In his philosophical writings on narrative, Ricoeur (1984: 67) stresses the importance of the Aristotelian concept of muthos or emplotment. It is emplotment which “transforms the succession of events into one meaningful whole... and which makes the story followable.” Ricoeur’s three-stage mimesis refers specifically to the interpretation of texts but it encapsulates the essential problem of human understanding. It has profound implications for the moment of learning. According to Ricoeur (1984: 53-54), it is emplotment (or mimesis 2) which, as mediator, conducts us “from one side of the text to the other.” Mimesis 1 or the “prefigured,”—is transfigured in a “new quality of time”:
We are following therefore the destiny of a prefigured time that becomes a refigured time through the mediation of a configured time.

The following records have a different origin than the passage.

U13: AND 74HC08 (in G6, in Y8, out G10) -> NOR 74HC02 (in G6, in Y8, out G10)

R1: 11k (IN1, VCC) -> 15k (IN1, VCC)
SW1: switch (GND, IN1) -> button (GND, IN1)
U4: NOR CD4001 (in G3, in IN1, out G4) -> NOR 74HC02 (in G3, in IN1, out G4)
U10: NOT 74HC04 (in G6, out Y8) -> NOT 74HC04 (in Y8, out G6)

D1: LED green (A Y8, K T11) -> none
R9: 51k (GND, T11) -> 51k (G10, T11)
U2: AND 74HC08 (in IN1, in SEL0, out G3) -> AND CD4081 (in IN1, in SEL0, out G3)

Emplotment “draws a configuration out of a simple succession.” Ricoeur refers to this as a “synthesis of the heterogeneous.” a phrase which echoes the working through of incommensurability. Similarly emplotment’s creation of “concordant discordance” (1984: 64-66) seems to represent a temporal resolution of Gadamer’s polarity between familiarity and strangeness. Ricoeur declares that “mimesis 2 opens the kingdom of the as if.” This “configuration” leads us to mimesis 3, or “refiguration,” which “marks the intersection of the world of the text with the world of the hearer or reader” (1984: 81).
Ricoeur, Paul (1981) Hermeneutics and the Human Sciences. Edited and translated by John B Thompson. Cambridge: The Cambridge University Press.
Ricoeur, Paul (1984) Time and Narrative, Volume 1. Translated by Kathleen McLaughlin and David Pellauer. Chicago : The University of Chicago Press.